Research Article: Cost-Effectiveness Analysis of Community Active Case Finding and Household Contact Investigation for Tuberculosis Case Detection in Urban Africa

Date Published: February 6, 2015

Publisher: Public Library of Science

Author(s): Juliet N. Sekandi, Kevin Dobbin, James Oloya, Alphonse Okwera, Christopher C. Whalen, Phaedra S. Corso.

http://doi.org/10.1371/journal.pone.0117009

Abstract

Case detection by passive case finding (PCF) strategy alone is inadequate for detecting all tuberculosis (TB) cases in high burden settings especially Sub-Saharan Africa. Alternative case detection strategies such as community Active Case Finding (ACF) and Household Contact Investigations (HCI) are effective but empirical evidence of their cost-effectiveness is sparse. The objective of this study was to determine whether adding ACF or HCI compared with standard PCF alone represent cost-effective alternative TB case detection strategies in urban Africa.

A static decision modeling framework was used to examine the costs and effectiveness of three TB case detection strategies: PCF alone, PCF+ACF, and PCF+HCI. Probability and cost estimates were obtained from National TB program data, primary studies conducted in Uganda, published literature and expert opinions. The analysis was performed from the societal and provider perspectives over a 1.5 year time-frame. The main effectiveness measure was the number of true TB cases detected and the outcome was incremental cost-effectiveness ratios (ICERs) expressed as cost in 2013 US$ per additional true TB case detected.

Compared to PCF alone, the PCF+HCI strategy was cost-effective at US$443.62 per additional TB case detected. However, PCF+ACF was not cost-effective at US$1492.95 per additional TB case detected. Sensitivity analyses showed that PCF+ACF would be cost-effective if the prevalence of chronic cough in the population screened by ACF increased 10-fold from 4% to 40% and if the program costs for ACF were reduced by 50%.

Under our baseline assumptions, the addition of HCI to an existing PCF program presented a more cost-effective strategy than the addition of ACF in the context of an African city. Therefore, implementation of household contact investigations as a part of the recommended TB control strategy should be prioritized.

Partial Text

Tuberculosis (TB) disease continues to pose a serious public health threat despite decades of sustained control efforts worldwide. The World Health Organization (WHO) estimates that nearly 9 million new cases of TB occur while 2 million people die annually [1]. Of the new cases, nearly 80% reside in the 22 high-burden countries including Uganda. In 2011, Uganda’s estimated annual TB incidence rate was 330/100,000 with a death rate of 5.3% [2]. Deaths from TB disease are associated with a high economic burden as projected by a World Bank study on the economic benefit of TB control, that the cost of TB—related deaths (including HIV co-infection) in Sub-Saharan Africa from 2006 to 2015 would be US$ 519 billion when there is no effective TB treatment and control as prescribed by WHO’s Stop TB Strategy [3].

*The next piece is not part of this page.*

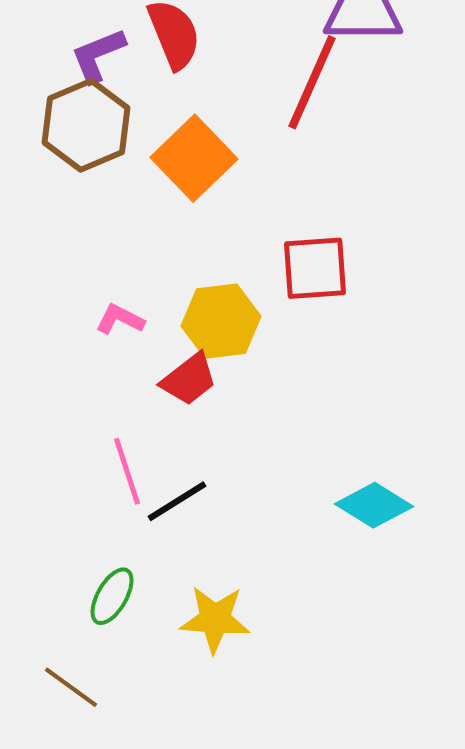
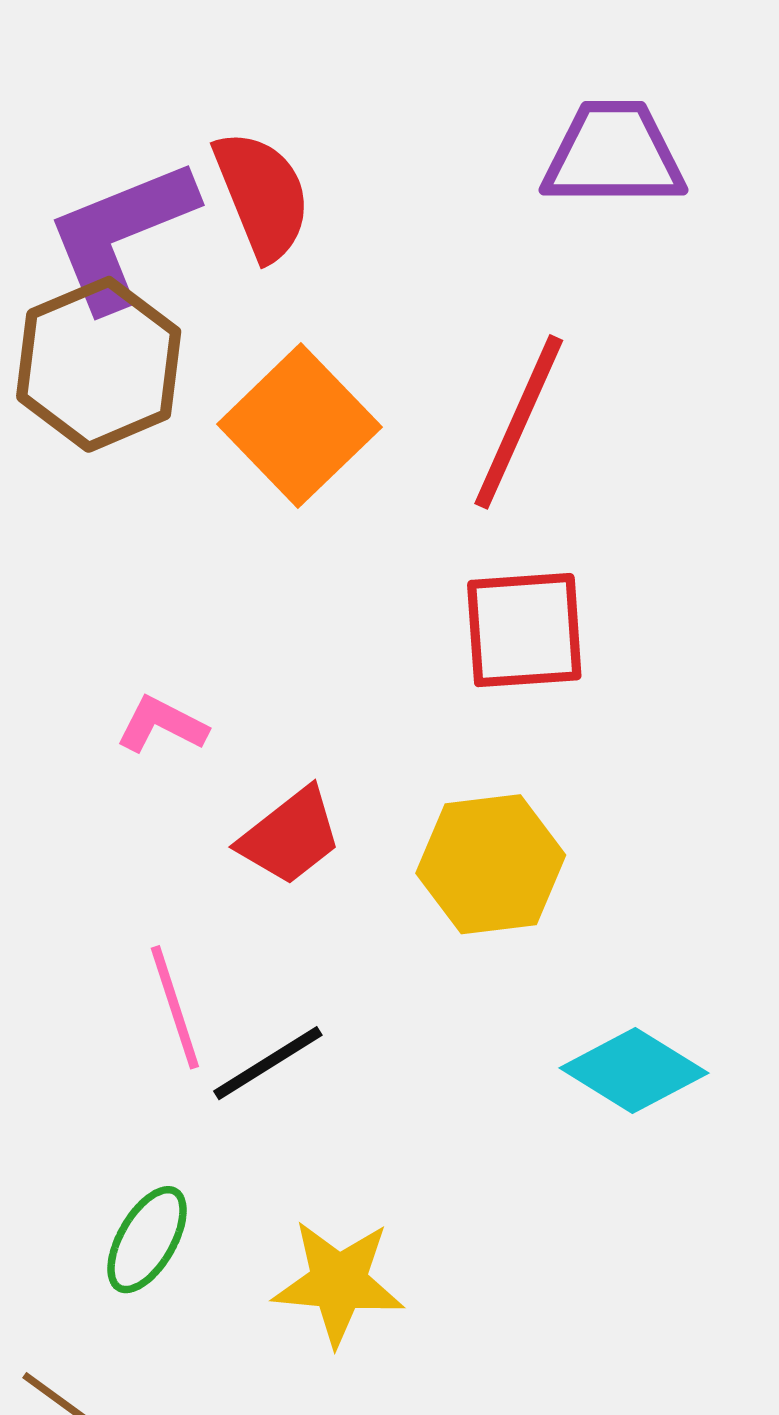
purple L-shape: (98, 55) -> (121, 234), size x1.5
red line: (312, 82) -> (519, 422), moved
yellow hexagon: (221, 321) -> (491, 864), moved

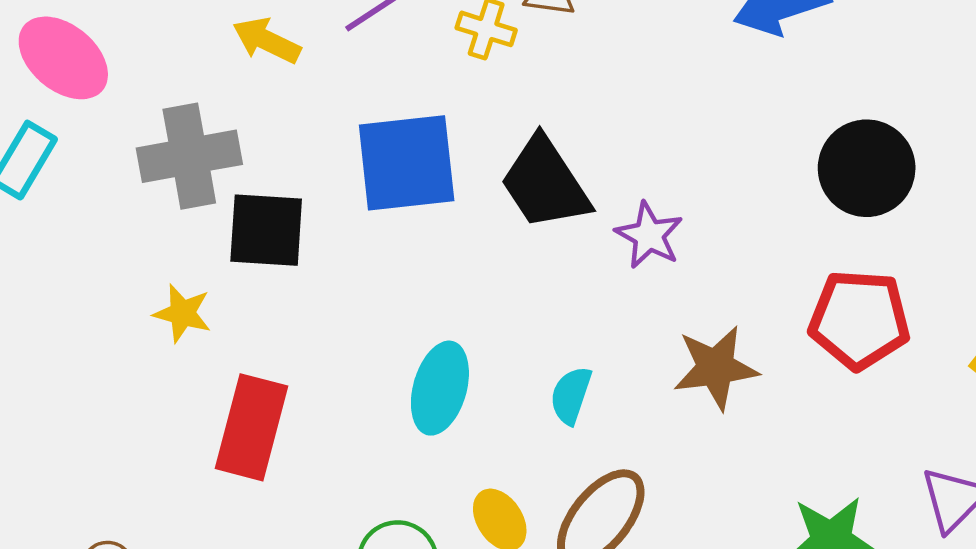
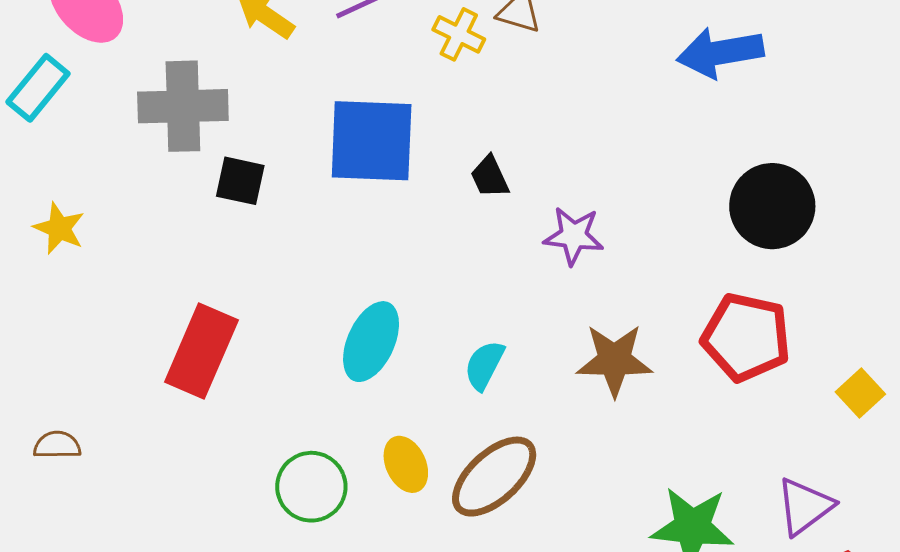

We conducted an incremental cost-effectiveness analysis to compare PCF+ACF and PCF+HCI with PCF alone in an African city context. The results indicate that PCF+HCI is cost-effective for detecting TB cases compared to PCF alone from both the societal and health provider perspectives. The cost per additional TB case detected was $443.62 and $416.35 for the PCF+HCI strategy from the societal and provider perspective respectively. The model conclusions were sensitive to changes in the probability of detecting one or more TB cases, a 10-fold increase in the prevalence of chronic cough in ACF, and to a 50% reduction in program costs in ACF from the set baseline values. A threshold point was reached when the probability of cough reached 0.305, such that the PCF+ACF strategy was even more cost-effective than PCF+HCI. When the probability of detecting a case from a true smear positive index case in HCI was set to its lowest plausible value of 0.06, PCF+HCI was no longer cost-effective. This is not surprising because the risk of a household contact becoming a TB cases is largely driven by the infectiousness of the index case [47,48]. It is important that in the context of Uganda and much of Africa, practical challenges such as the lack of well-organized public health systems, shortage of health care personnel and limited health resources to follow up index TB cases may make the effectiveness of the PCF+HCI less achievable.